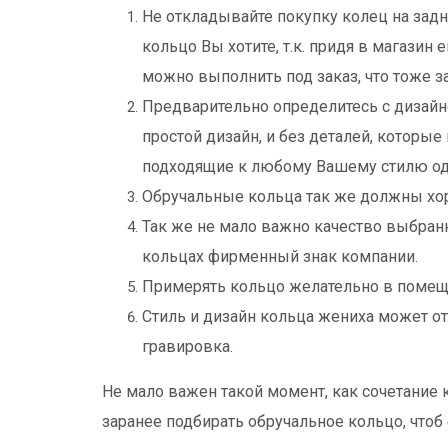
Не откладывайте покупку колец на задн
кольцо Вы хотите, т.к. придя в магазин
можно выполнить под заказ, что тоже з
Предварительно определитесь с дизайн
простой дизайн, и без деталей, которы
подходящие к любому Вашему стилю одеж
Обручальные кольца так же должны хор
Так же не мало важно качество выбранн
кольцах фирменный знак компании.
Примерять кольцо желательно в помещ
Стиль и дизайн кольца жениха может от
гравировка.
Не мало важен такой момент, как сочетание 
заранее подбирать обручальное кольцо, что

################

Task details — Set down no line except those from the one with "гравировка." to the last line of the data, inclusive, each exactly as written.

Result of the task —
гравировка.
Не мало важен такой момент, как сочетание 
заранее подбирать обручальное кольцо, что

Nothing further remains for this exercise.